Your instructions
From the start of the data through the line containing "For every layout", write those lines out again, substituting "dots" for "pixels" and keeping everything else the same.

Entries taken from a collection
= = =

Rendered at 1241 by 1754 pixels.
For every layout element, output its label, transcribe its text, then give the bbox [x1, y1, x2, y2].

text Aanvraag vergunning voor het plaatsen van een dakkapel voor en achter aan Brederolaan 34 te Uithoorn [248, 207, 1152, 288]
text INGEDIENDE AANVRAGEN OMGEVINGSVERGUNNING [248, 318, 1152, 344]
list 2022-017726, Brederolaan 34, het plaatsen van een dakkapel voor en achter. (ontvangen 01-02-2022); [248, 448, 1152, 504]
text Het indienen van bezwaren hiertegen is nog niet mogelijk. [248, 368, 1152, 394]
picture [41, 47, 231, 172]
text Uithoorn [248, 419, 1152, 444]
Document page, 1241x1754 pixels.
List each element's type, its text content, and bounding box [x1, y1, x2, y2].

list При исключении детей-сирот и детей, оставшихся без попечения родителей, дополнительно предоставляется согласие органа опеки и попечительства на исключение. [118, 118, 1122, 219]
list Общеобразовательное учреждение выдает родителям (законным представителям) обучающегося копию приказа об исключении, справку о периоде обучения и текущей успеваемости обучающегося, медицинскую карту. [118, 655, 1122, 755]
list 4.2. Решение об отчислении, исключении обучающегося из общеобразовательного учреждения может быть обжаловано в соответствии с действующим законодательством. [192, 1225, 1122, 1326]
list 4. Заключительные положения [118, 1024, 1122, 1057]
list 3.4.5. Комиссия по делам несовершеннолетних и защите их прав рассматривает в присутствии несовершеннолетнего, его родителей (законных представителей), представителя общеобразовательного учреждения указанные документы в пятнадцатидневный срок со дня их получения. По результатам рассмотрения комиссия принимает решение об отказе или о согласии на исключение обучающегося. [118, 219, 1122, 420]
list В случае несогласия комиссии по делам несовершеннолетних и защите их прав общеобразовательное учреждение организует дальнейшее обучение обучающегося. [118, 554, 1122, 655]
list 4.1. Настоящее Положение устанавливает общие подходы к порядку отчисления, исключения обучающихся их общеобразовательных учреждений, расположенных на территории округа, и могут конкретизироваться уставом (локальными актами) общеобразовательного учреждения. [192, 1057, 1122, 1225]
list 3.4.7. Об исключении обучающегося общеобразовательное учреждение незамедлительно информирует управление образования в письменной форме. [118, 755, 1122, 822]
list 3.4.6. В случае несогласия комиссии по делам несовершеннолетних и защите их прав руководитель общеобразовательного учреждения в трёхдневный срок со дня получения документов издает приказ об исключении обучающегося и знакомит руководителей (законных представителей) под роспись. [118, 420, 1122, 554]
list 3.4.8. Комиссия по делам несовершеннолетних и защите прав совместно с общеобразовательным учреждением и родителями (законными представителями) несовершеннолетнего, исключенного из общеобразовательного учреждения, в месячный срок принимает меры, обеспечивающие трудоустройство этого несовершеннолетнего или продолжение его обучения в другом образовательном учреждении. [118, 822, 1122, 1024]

= = =

Exercise answer
Rendered at 1241 by 1754 dots.
For every layout element, output its label, transcribe its text, then give the bbox [x1, y1, x2, y2].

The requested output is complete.